To do: Please set down, word for word, the part of the detect evil passage below that begins at the words "If I'd had access" and stops after "and detect heresy.".

Supplied passage:
-- Opening Marker --

What I'd noticed in another game I played in was the Paladin and her detect evil ability. Everytime we encountered someone, she'd declare "I'm going to detect evil". If the npc/creature/thing/whatever radiated as evil, she would declare, "I'm going to kill it." There was no interacting with these evil NPCs for the rest of us players. The DM got a little frustrated, too, saying that just because someone had an evil alignment did not give her "permission" to kill it.

To avoid this problem in my campaign, I talked about this with my players and explained that people committed actions which determined their alignment. There alignment was going to probably slide a little bit along the ethical and the moral axes from time to time, based on their actions. There would be cases of "good" aligned orcs and evil-aligned creatures that they normally would have considered good. These things were meant to make them think beyond just the normal alignment structure of classic D&D.

If I'd had access to it at the time, I would have used an article that ran in Dragon not that long ago that talked about replacements for detect evil such as detect sin and detect heresy.

-- Closing Marker --

Excerpted data:
-- Opening Marker --

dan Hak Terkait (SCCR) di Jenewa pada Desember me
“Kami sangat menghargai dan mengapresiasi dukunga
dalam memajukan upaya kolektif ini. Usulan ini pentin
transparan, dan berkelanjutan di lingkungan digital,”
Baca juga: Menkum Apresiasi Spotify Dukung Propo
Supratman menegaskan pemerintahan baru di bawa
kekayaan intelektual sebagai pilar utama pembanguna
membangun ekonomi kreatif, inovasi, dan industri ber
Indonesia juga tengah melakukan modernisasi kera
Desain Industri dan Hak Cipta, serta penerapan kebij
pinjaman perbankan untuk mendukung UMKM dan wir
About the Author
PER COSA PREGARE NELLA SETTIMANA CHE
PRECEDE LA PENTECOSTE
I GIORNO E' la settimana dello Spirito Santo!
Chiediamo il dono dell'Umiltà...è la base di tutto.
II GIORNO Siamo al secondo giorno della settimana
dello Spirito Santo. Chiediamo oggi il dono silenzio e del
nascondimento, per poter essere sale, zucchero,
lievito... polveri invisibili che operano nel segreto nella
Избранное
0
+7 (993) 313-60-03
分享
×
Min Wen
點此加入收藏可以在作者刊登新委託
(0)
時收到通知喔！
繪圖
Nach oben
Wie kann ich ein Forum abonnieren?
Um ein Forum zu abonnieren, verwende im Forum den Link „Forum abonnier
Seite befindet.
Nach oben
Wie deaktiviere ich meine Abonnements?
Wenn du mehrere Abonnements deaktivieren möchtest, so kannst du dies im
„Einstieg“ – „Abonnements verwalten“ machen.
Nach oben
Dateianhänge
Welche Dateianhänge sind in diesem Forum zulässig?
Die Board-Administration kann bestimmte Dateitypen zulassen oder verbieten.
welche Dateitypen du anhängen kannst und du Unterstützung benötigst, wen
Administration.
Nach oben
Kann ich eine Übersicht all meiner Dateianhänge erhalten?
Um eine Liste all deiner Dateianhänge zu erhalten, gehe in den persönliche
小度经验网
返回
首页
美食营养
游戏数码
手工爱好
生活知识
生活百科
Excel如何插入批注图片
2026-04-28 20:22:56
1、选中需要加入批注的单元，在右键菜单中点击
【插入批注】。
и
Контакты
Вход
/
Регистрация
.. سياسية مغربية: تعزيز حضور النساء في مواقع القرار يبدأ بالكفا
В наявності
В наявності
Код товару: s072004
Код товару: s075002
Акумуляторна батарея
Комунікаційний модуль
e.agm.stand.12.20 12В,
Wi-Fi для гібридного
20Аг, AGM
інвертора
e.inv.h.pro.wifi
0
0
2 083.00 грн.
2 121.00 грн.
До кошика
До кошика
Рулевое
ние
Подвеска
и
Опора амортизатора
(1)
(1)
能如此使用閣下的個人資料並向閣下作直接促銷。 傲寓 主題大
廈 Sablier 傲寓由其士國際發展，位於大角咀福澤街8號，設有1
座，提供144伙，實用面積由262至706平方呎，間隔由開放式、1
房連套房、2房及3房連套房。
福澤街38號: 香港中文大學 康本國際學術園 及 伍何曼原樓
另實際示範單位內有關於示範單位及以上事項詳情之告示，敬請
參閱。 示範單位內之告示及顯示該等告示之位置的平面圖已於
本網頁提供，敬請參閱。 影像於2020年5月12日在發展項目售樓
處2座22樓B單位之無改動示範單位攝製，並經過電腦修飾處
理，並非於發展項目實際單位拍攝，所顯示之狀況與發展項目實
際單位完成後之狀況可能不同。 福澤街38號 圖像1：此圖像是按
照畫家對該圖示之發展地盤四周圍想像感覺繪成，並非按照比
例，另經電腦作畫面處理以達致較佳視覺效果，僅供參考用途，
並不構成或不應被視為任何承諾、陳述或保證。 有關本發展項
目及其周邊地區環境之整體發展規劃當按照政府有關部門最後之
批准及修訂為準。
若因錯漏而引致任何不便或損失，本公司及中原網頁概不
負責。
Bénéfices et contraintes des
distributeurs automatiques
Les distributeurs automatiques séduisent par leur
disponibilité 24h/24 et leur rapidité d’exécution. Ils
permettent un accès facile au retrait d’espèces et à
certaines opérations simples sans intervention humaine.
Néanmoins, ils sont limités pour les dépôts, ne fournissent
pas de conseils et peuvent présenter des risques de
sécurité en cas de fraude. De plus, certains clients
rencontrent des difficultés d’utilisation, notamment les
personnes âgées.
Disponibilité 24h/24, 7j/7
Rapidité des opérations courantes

-- Closing Marker --

Your solution:
If I'd had access to it at the time, I would have used an article that ran in Dragon not that long ago that talked about replacements for detect evil such as detect sin and detect heresy.